Eu não vou continuar [crônica]

Estou sentindo que cada parte do meu corpo não vai aguentar. A dor faz a minha respiração falhar, por isso tenho tanta dificuldade em absorver o ar até aos meus pulmões. Não consigo correr por tempo o suficiente, mas quando tento caminhar em passos lentos, minhas pernas tremem e eu só consigo sentir um aperto tão forte no coração, e é como se no próximo segundo ele fosse parar de bater tão rápido e desesperado. 

E eu imploro por isso, porque também quero sentir o medo sussurrando no meu ouvido, ou gritando para eu dar meia volta, mas às vezes a gente coloca uma ideia tão fixada na cabeça que nenhum sentimento é capaz de tirá-la. Não quero ir embora, mas se eu não for, ou se eu não tiver coragem o suficiente para continuar, a tempestade dentro de mim continuará se agitando, de qualquer jeito, vou sentir todos os meus órgãos se contorcendo, porque estou rezando para ser fim.

Mas se não for, estou disposta a encontrá-lo. Quantas histórias terminam antes mesmo de começarem? Já vivi tempo demais para entender que todo mundo tem o seu próprio final, e todos são diferentes, mas ninguém acabou imaginando que o meu seria desse jeito. Todos esses anos foram como aquele pote no congelador que você acaba tendo certeza de que é sorvete, mas que no final é apenas uma porção de feijão, mas eu não me importo de morrer assim.

Começa a chover. Sinto uma garoa fina encharcando lentamente minhas roupas. A dificuldade que tenho em continuar se intensifica, mas não é pelo desespero ou medo. É uma mistura de coragem e prazer. Em um instante eu tenho o controle de tudo, mas depois eu sou consumida por um vazio imenso que afoga todo o meu medo, e eu não faço ideia do que acontece depois. Faço o possível para me recordar de como é sentir a ventania contra o rosto, ou a escuridão da noite encobrindo quase tudo. Não quero me esquecer de como é sentir a chuva em mim, ou o silêncio sendo quebrado pelas gotinhas tão minúsculas que batem no chão. 

Fico me perguntando o que acontece se eu me deitar no meio da ponte e encarar o céu. Decorar cada pedacinho dele e ao mesmo tempo saber que será a última vez, e tentar não me martirizar por não ter feito isto em todas as oportunidades que tive, porque eu sempre acreditei que na manhã seguinte eu tivesse uma nova chance, mas parece que agora finalmente será game over. Acho que sempre procurei um motivo para desligar tudo, e agora que encontrei, estou com medo de fechar os olhos. 

É inevitável não sentir medo, principalmente agora que subi na extremidade da ponte, agora que toda a minha vida passa diante dos meus olhos como um filme, mas não quero revivê-lo, não quero sentir toda essa solidão de novo, não quero encarar o vazio e sentir que ele me encara de volta. É engraçado, mas eu não tenho um bom motivo para viver, e as razões que tento achar nunca são o bastante. Eu tenho medo de esquecimento, porém eu não posso fugir dele. 

Quando eu me jogar, eu vou estar livre de tudo que nunca tive, e das coisas que nunca me pertenceram, porque eu realmente nunca me senti parte disso.

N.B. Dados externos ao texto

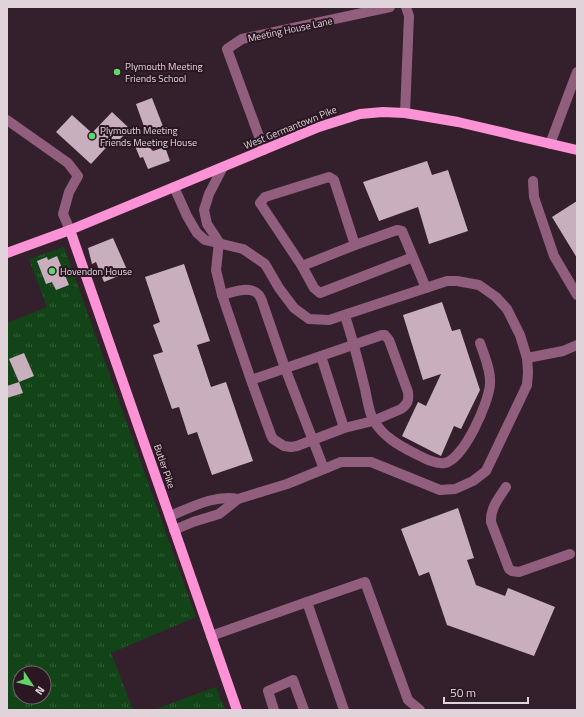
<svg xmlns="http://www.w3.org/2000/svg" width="584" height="717" font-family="'Titillium Web',sans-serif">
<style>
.park{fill:url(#park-tufts);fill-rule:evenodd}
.building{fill:#c9afbe}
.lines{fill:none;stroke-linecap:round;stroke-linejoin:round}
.minor{stroke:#925e7e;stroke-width:10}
.major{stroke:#fd92d6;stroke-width:10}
.poi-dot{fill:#60d56b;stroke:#2a1722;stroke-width:1.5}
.labels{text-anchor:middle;stroke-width:4;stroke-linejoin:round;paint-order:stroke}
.street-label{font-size:10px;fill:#e0d3da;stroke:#2a1722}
.poi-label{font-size:10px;fill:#e0d3da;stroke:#2a1722;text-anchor:start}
</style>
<defs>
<pattern id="park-tufts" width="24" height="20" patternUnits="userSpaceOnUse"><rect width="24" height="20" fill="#124418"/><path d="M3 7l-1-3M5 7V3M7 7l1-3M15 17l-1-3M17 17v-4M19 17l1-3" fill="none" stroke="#345e39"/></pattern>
</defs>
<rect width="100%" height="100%" fill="#34202c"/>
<g class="park">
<path d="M64,247L196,617L111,653L133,710H7V323L47,307L29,259ZM20,673H44V697H20Z"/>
<path d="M216,687L225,710H153Z"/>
</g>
<g class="building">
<path d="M152,98L164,129L147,135L136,104Z"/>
<path d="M112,112L130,129L117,142L114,139L91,164L56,132L72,115L92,133Z"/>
<path d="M145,143L153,151L165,147L170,161L148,169L143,157L140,158L135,146Z"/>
<path d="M427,161L432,175L448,170L468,231L429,244L418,207L379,221L363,182Z"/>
<path d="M577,201V258L552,217Z"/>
<path d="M113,238L128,272L104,282L96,262L92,264L88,248Z"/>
<path d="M57,256L69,285L56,290L52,282L46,284L37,261L47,257L48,260Z"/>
<path d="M184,264L210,341L197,345L211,387L226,382L253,461L212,475L197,432L188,435L179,407L172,409L153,355L163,352L153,325L160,322L145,277Z"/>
<path d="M442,302L452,331L460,329L480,390L461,429L454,426L441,456L402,436L418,402L426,406L441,374L423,380L403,315Z"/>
<path d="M24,353L34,376L19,382L9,359Z"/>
<path d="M19,382L23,393L7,398V386Z"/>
<path d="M458,508L474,558L467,560L476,585L505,596L508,588L555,607L534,656L447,625L429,572L419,576L401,529Z"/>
</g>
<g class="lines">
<g class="minor">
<path d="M405,113L409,16L406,7"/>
<path d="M7,120L68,163L78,176L69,192L63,214L70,230"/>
<path d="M550,144L577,72"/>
<path d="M264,150L227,49L242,39L390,7"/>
<path d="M223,167L209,194L204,210L207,224L219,242L216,270L222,295L251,380L271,435L273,439L284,446L291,447L297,446L344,428L373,421L401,409C408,404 409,400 408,392L389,340L385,335H382L251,380"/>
<path d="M533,181L534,197L554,256L577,295"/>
<path d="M174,187L187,216L197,233L205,240L243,249L265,264L279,288L294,308L309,319L329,320L447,281H457L479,285L496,297L507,309L520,335L527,358L528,372L527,385L486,471L473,481L455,489L440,490L371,462H341L287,484L238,499L219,514L193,522L174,530"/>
<path d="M413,257L320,293L314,288L302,266L260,203L265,197L329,177L334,180L355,245L397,230L402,231L426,288"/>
<path d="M302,266L355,245"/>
<path d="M222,295C232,292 251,285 259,295C261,298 263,303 264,307L285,368L324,469"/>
<path d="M345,316C353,340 359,364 365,389C367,398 369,414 374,421C383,436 398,445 414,453C422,457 435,465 445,463C464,459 489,402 490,384C491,370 484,355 480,343"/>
<path d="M321,356L344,428"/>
<path d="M527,358L563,351L577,345"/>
<path d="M506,487C499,498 490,508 491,522L509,569L512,571L519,572L570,554"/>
<path d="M170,516C190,508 215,494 238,499"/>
<path d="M307,602L365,582L408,700L420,710"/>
<path d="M211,636L307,602L344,710"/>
<path d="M274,710L268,691L293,680L304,710"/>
</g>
<g class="major">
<path d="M70,230L237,710"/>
<path d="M7,253L70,230L319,127L360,114L383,112L405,113L458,122L577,150"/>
</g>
</g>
<g class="poi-dot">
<circle cx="117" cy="72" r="4"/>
<circle cx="92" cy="136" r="4"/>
<circle cx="52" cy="271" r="4"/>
</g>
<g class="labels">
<g class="street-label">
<text transform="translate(290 29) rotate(-12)" y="4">Meeting House Lane</text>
<text transform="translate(290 127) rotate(-22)" y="4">West Germantown Pike</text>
<text transform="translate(165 466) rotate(71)" y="4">Butler Pike</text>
</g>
<g class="poi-label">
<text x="125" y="70">Plymouth Meeting<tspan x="125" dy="12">Friends School</tspan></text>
<text x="100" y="134">Plymouth Meeting<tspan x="100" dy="12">Friends Meeting House</tspan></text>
<text x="60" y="275">Hovendon House</text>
</g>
</g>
<rect width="584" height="717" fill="none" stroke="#e0d3da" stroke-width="16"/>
<g transform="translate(32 685) rotate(125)"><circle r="19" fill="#2a1722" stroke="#73626c"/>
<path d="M0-3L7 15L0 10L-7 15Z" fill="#60d56b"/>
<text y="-6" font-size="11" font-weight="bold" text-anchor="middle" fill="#e0d3da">N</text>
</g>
<path d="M444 697v6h84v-6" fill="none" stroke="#e0d3da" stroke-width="2"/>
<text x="450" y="697" font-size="12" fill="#e0d3da" stroke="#2a1722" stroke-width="3" paint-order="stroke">50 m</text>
</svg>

Não tive a vida perfeita, e também não tive a pretensão de ter, e agora, diante da morte, eu não sei dizer se me arrependo de tê-la vivido por tanto tempo ou não. Vou deixar uma saudade imensa no coração de algumas pessoas, mas a maior saudade será eu que vou sentir. 

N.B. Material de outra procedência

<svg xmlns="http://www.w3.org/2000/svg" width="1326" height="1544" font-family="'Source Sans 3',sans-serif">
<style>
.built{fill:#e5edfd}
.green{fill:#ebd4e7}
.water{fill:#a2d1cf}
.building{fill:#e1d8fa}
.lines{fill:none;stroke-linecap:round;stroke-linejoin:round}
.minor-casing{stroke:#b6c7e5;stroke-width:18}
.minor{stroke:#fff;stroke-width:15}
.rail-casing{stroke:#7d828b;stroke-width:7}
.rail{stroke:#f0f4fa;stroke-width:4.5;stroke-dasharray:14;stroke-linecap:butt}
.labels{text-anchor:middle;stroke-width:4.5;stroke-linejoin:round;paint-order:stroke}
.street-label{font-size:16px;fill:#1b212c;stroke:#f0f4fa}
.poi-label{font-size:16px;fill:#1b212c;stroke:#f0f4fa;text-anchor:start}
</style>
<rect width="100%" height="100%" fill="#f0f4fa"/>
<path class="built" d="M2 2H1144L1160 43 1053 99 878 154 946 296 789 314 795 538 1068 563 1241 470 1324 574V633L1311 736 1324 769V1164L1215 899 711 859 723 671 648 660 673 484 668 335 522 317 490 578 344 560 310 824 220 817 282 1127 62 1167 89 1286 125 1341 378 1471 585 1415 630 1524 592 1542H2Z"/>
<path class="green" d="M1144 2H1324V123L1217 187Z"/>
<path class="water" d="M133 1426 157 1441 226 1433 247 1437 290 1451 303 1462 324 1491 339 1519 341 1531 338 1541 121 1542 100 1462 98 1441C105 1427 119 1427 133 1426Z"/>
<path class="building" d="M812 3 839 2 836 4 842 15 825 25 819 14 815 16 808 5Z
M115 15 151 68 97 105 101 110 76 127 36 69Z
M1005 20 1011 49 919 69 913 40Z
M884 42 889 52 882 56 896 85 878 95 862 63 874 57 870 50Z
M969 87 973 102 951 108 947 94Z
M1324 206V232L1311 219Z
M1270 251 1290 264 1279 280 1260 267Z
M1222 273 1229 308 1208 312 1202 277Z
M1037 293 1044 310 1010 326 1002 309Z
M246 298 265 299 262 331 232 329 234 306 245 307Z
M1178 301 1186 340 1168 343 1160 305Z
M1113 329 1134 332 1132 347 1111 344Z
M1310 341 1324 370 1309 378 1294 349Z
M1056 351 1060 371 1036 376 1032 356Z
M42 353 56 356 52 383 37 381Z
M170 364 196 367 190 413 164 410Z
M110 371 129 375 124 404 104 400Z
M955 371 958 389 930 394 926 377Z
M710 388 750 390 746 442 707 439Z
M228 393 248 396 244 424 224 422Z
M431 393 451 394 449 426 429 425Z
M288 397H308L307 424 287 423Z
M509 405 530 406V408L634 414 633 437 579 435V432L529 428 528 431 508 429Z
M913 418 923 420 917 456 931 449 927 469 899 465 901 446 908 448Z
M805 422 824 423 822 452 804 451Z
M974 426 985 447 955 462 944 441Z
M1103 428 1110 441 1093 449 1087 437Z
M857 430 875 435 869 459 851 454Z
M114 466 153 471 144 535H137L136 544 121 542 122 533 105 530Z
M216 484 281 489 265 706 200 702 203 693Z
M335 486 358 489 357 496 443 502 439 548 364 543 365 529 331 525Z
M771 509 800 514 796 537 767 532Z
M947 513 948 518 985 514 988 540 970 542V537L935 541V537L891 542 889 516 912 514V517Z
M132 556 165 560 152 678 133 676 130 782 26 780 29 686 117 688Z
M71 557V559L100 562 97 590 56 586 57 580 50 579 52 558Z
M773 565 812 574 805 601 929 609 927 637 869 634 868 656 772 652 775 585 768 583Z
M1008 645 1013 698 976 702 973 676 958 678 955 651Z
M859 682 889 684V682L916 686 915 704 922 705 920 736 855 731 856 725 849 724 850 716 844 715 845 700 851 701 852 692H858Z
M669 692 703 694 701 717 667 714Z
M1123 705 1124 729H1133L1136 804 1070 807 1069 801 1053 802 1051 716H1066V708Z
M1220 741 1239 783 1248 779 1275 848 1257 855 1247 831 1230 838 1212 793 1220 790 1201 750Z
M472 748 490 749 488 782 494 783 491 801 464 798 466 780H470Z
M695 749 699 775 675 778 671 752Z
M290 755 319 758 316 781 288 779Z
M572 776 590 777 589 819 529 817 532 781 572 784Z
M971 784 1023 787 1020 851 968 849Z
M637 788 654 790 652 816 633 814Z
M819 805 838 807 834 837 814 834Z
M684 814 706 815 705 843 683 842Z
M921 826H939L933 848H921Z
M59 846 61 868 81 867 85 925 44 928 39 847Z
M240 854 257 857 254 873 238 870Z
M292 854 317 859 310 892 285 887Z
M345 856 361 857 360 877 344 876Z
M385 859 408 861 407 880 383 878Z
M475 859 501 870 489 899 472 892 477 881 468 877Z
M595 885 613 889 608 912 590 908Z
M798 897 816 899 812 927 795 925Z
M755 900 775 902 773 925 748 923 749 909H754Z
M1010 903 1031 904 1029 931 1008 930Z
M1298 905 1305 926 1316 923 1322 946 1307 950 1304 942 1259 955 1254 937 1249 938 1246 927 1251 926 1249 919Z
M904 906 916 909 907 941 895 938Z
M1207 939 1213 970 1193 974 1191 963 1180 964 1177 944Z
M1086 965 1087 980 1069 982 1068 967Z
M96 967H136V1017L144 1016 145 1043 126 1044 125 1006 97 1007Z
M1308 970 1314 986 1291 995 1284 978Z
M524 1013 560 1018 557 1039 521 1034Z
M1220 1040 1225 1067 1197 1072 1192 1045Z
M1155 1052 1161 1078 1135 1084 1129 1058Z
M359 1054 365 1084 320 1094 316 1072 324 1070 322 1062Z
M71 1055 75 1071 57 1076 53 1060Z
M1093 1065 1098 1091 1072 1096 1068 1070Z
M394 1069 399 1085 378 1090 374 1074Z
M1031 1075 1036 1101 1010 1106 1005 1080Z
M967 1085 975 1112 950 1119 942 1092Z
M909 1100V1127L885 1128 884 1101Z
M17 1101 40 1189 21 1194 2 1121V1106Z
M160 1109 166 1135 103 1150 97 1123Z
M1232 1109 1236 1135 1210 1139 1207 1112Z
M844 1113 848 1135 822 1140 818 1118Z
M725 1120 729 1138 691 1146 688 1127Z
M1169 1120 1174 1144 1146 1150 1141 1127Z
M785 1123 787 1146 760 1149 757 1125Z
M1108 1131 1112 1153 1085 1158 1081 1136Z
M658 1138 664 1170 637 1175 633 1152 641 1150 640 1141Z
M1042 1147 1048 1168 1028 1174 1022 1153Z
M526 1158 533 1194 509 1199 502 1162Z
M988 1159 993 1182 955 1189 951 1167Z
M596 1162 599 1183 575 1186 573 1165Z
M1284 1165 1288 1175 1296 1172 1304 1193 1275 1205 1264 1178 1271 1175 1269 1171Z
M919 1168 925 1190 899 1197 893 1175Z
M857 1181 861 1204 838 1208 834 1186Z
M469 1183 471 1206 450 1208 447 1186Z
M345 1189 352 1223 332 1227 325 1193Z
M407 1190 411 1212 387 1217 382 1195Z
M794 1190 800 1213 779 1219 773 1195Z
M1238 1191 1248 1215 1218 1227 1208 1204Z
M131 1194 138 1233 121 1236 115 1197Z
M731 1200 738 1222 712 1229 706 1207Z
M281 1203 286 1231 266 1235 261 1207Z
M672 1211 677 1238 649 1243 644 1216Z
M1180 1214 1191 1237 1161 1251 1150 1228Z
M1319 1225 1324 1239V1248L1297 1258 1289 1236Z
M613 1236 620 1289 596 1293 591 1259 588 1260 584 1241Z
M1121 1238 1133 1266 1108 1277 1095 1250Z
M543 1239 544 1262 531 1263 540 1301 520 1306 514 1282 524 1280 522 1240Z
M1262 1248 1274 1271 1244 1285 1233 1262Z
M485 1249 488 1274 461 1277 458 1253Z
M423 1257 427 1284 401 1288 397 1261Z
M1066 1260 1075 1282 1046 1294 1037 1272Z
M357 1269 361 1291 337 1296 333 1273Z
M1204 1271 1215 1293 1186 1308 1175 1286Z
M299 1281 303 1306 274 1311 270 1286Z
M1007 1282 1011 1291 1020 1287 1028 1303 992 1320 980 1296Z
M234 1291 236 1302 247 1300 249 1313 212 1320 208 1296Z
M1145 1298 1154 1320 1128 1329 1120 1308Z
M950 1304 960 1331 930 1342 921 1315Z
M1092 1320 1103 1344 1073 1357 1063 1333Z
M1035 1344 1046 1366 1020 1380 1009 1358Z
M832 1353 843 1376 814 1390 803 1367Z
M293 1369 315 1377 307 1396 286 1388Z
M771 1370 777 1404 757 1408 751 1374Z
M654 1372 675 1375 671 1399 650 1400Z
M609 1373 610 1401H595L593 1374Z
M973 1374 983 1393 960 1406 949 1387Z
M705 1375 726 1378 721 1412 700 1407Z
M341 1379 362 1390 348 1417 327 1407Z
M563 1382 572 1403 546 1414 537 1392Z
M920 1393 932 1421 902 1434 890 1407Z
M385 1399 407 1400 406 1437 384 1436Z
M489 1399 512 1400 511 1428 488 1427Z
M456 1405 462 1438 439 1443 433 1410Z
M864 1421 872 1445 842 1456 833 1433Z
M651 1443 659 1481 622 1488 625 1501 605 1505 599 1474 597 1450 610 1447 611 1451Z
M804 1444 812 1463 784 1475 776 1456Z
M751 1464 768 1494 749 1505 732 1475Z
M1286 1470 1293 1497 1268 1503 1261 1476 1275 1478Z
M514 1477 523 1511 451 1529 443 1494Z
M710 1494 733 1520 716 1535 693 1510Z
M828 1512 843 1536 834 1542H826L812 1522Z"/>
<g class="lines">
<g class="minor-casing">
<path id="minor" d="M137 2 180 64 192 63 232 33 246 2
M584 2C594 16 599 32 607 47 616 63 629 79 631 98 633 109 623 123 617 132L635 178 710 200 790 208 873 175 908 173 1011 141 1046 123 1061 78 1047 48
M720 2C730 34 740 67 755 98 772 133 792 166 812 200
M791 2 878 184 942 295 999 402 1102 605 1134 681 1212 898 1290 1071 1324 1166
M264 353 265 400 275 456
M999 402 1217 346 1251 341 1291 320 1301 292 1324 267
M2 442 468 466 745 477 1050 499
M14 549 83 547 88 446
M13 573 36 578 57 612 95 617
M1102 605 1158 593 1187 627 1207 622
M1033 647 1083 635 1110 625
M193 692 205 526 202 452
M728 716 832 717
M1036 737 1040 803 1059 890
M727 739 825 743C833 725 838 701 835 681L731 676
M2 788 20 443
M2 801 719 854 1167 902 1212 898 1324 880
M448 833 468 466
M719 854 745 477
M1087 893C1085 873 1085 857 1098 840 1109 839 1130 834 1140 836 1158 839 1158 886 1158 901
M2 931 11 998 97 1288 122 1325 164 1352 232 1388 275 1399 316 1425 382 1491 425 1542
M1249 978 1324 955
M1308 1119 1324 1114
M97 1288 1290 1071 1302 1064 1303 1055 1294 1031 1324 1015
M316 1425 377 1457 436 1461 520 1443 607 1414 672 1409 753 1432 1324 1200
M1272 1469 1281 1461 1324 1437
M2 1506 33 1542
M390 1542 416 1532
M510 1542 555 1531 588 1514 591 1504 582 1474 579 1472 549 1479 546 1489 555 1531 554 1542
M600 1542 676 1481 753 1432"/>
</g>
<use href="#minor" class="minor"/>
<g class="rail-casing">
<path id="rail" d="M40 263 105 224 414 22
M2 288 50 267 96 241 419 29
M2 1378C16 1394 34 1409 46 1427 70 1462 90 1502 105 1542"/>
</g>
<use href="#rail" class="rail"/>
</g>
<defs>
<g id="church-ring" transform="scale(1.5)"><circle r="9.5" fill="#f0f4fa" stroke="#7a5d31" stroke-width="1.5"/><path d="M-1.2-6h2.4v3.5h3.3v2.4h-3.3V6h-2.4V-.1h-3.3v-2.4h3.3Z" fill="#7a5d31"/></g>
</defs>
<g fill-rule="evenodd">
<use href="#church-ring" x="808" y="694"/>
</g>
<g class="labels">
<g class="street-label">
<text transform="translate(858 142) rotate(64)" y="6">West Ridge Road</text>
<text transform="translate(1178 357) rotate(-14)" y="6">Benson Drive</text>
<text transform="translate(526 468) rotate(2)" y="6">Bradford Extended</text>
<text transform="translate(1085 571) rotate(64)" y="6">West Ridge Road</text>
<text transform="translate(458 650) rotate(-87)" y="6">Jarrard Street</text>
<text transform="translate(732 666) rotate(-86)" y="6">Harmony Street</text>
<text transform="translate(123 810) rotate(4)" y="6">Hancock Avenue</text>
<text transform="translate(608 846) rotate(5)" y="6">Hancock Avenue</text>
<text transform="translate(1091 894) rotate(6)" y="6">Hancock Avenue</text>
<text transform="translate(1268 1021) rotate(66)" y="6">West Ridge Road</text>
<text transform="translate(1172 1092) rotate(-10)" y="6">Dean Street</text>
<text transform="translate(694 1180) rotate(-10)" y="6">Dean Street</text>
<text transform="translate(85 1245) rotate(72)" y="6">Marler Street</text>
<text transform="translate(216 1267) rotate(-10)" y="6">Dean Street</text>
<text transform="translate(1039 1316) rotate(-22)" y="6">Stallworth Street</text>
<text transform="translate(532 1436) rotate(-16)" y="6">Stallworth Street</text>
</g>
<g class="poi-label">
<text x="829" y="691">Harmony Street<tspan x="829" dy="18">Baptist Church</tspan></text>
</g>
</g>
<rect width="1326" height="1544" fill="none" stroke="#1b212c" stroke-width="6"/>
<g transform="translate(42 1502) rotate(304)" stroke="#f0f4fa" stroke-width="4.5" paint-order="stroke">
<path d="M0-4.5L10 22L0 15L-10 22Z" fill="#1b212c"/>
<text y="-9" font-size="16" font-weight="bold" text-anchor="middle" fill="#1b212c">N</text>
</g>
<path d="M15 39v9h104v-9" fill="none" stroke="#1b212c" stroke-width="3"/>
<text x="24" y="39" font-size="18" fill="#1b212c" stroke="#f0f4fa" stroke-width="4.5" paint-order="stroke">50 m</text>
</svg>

Tudo bem eu não terminar a minha tão sonhada faculdade, ou não conseguir aquele estágio que eu tanto queria na metade do semestre. Tudo bem eu não terminar todos os meus projetos pessoais, e não chegar a velhice como meu pai desejou para mim antes de ir embora. Não faz diferença. Tudo bem eu não me despedir da família que eu nunca tive. Também não faz diferença. Eu prefiro morrer do que viver tudo de novo, porque meu coração já não suporta tamanha dor e solidão.